Recent 4D seismic case studies show that pressure effects are visible and detectable as 4D amplitude differences. There are also strong indications that pore pressure increases are easier to detect than pore pressure decreases. This observation is in agreement with most ultrasonic core measurements. Based on the Hertz-Mindlin theory it can be shown that a pressure anomaly has the opposite AVO-behavior (decrease) of a fluid anomaly (increase). This simple observation can be used as a complementary interpretation technique for identification of over-pressured segments. 4D seismic has also shown that seismic amplitudes are robust, often more robust than travel-time differences. Correspondingly, we should put more emphasis on the use of amplitudes (and AVO) also for pressure prediction in an exploration setting.

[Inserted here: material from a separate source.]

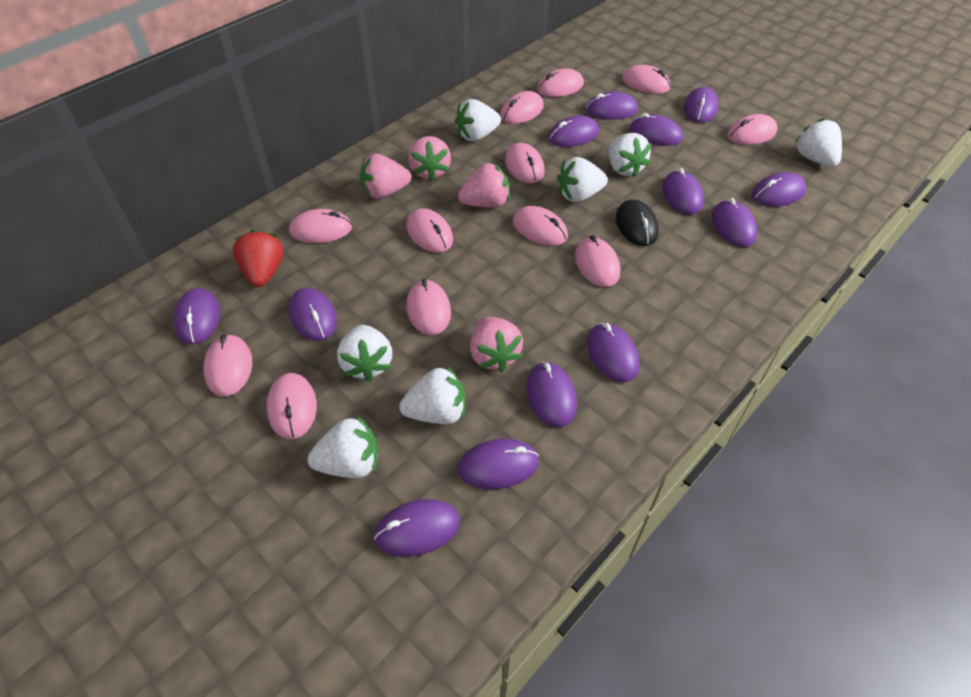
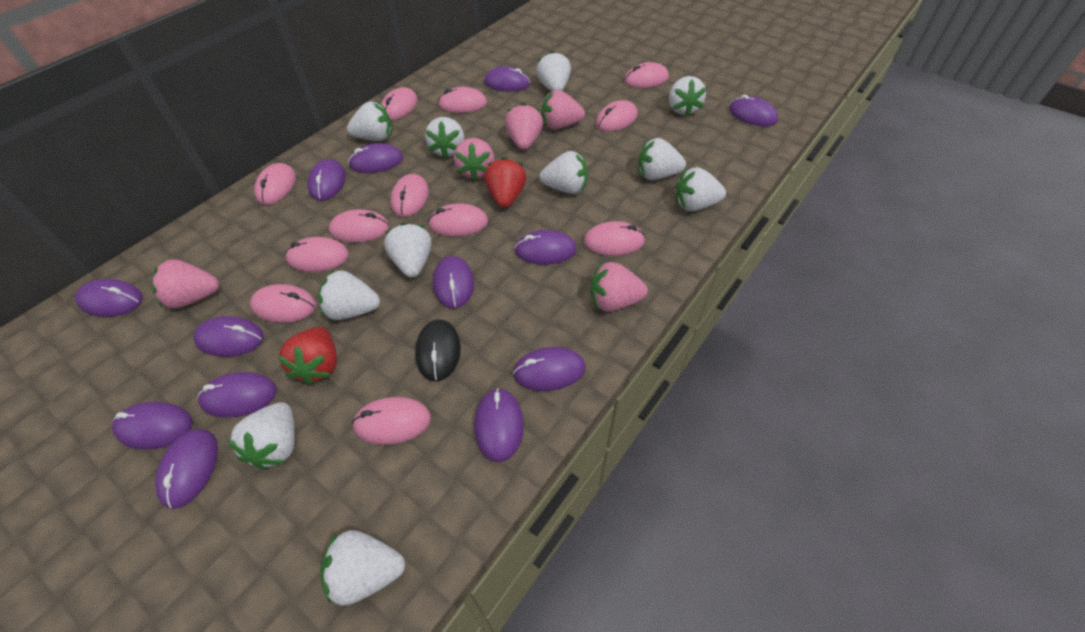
pink strawberry: 4 -> 5
red strawberry: 1 -> 2
white strawberry: 7 -> 11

Statoil and the Gullfaks licence partner, Norsk Hydro are acknowledged for permitting this paper to be presented. Martin Landrø acknowledges financial support from the EC project ENK6-CT-2000-00108, ATLASS. Alexey Stovas is acknowledged for comments to the manuscript.


About the Author(s)

Martin Landro has had research positions with SERES (86-89), SINTEF Petroleum (89-93) and Statoil (96-98). He was section manager at SINTEF Petroleum from 93-96. He was selected as distinguished lecturer EAGE in 97, and received the EAGE Petroleum Geoscience award 2000 for best paper. Currently, he is coordinator of the EU-project ATLASS (Analysis of Time LapSe Seismic data) with a total budget of 3 MEUR. The participants are NTNU and Delft Universities, ENI-Agip, Norsk Hydro, Shell, Statoil and CGG. The project is scheduled for 3 years. He has four PhD students, working on various geophysical themes like lithology and fluid prediction from seismic data, pressure prediction from seismic data, gravimetric reservoir monitoring and carbonate seismics. Martin was a member of the Scientific Committee of the SEG Production and Development Forum, Taos, New Mexico, 24-29 Juni 2001. He received the Best Paper in Geophysics award, 2001.

Øyvind Kvam is a Ph.D student at the Norwegian University of Science and Technology. He got his M.Sc. in Physics from the same university in 1999. His research interests are in pore pressure prediction, reservoir characterization and rock physics. Oyvind is a member of SEG, EAGE, AAPG.